_Parts of the exercise_
a: In the Bison discussion, what behavior does the "consistent" setting produce?
b: From the Bison discussion, reproduce word for word the part from "However, there's one" to "the stack permanently.".

_Given text_
--- START ---

I was interested in extending it temporarily to compare the expected
tokens for your specific grammar.  Of course, I also would like to see it
fixed in general....

> One way out of the fixed arity would be to use "note: " lines, as Alex  
> suggested it (and I'm slowly changing my mind on this regard).

I was thinking we were both only opposed to dropping the warning label.  
I like the idea of a special function for formatting submessages.  I'm not
so sure about the "note: " prefix though.

However, for the generated parser rather than for bison, strings fed to
yyerror currently don't contain newlines.  I'm not sure how important or
how long-standing that convention has been.  If we move to a %error-report
or something like that, that might be a good opportunity to break the
convention... or to let the user take control.

> >> So I will proceed with default-reductions=all on space-starving  
> >> targets (on
> >> which anyway I use simple error messages to get rid of the tables),  
> >> and
> >> "accepting" otherwise.
> >
> > Why not "consistent"?  For error messages, I don't know of any  
> > reason to
> > expect either to typically be better than the other.  But "consistent"
> > produces the traditional Yacc behavior (actually defined in POSIX)  
> > of not
> > requesting a token from yylex until necessary.  This can affect  
> > semantic
> > actions.
>
> I don't see value in this feature in my case.  I guess that this is  
> precious in languages like C where the token kind of identifiers  
> depends on the context.
I can understand that.  It doesn't matter for all parsers.

> Wow.  You do have a collection of interesting grammars at hand :)

Well, I came up with those toy grammars for that email.  I didn't mean to
imply that they were in any way practical or typical.  They just prove the
existence of a flaw, and that might later prove to affect the real world.
But maybe I'm reading too much into what you're saying.  :)

> > My suspicion would have been that disabling default reductions almost
> > always does more good than harm, but I think we need more exploration.
>
> So if we can't trust static tables, should we actually try each  
> possible token one after the other, and see if one can be shifted at  
> some point?  Of course without touching the stack, that can be quite a  
> pain to write :(  But it should not be really different from our error-
> recovery code.

You're reading my mind.  :)  I think we've realized for a while that
%error-verbose is not perfect.  However, soon after our current discussion
started, the extent of the problems began to sink in for me, and I
realized the implications for my own work, so I started working on a
solution very similar to what you describe.  I'm nearly done with the
coding.  I might be able to push a candidate soon.

However, there's one problem with your suggestion.  By the time the syntax
error is reported, it's too late.  The parser may have already performed
some default reductions (or otherwise invalid reductions due to state
merging) and thus lost the original context recorded on the stack.  The
stack popping that error recovery does is not necessarily sufficient to
restore the original stack because reductions may have removed parts of
the stack permanently.

--- END ---

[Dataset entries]
--- START ---

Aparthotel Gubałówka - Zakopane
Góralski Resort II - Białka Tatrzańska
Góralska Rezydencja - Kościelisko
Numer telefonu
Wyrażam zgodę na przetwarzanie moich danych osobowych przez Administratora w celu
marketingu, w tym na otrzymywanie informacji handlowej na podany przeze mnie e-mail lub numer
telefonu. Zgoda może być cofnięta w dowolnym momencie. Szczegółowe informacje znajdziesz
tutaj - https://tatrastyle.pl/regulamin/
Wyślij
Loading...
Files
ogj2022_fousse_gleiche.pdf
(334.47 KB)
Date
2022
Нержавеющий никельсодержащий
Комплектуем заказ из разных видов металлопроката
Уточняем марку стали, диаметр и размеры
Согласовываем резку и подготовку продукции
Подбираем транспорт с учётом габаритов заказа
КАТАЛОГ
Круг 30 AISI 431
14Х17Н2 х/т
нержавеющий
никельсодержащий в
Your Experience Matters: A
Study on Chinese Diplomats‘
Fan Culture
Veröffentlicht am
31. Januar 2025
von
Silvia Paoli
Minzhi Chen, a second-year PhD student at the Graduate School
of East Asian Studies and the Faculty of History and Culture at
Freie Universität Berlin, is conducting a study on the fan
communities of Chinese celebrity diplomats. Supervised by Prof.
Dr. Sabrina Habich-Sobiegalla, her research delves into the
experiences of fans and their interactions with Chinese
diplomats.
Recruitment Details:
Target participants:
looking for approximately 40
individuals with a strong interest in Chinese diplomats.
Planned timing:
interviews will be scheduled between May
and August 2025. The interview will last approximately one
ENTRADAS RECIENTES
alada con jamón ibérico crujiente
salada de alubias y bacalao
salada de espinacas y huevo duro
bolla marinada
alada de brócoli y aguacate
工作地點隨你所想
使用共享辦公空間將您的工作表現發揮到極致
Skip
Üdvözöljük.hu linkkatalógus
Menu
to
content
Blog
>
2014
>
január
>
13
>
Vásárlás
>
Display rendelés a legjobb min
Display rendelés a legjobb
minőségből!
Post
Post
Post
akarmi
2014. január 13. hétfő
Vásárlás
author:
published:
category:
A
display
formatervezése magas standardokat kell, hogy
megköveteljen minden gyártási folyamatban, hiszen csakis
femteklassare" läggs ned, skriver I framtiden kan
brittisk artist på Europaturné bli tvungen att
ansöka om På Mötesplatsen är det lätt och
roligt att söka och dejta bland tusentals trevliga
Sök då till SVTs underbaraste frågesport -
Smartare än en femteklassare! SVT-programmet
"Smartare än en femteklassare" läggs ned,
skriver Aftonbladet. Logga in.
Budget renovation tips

--- END ---

_Solutions to the exercise_
a: It produces the traditional Yacc behavior, defined in POSIX, of not requesting a token from yylex until necessary.

b:
However, there's one problem with your suggestion.  By the time the syntax
error is reported, it's too late.  The parser may have already performed
some default reductions (or otherwise invalid reductions due to state
merging) and thus lost the original context recorded on the stack.  The
stack popping that error recovery does is not necessarily sufficient to
restore the original stack because reductions may have removed parts of
the stack permanently.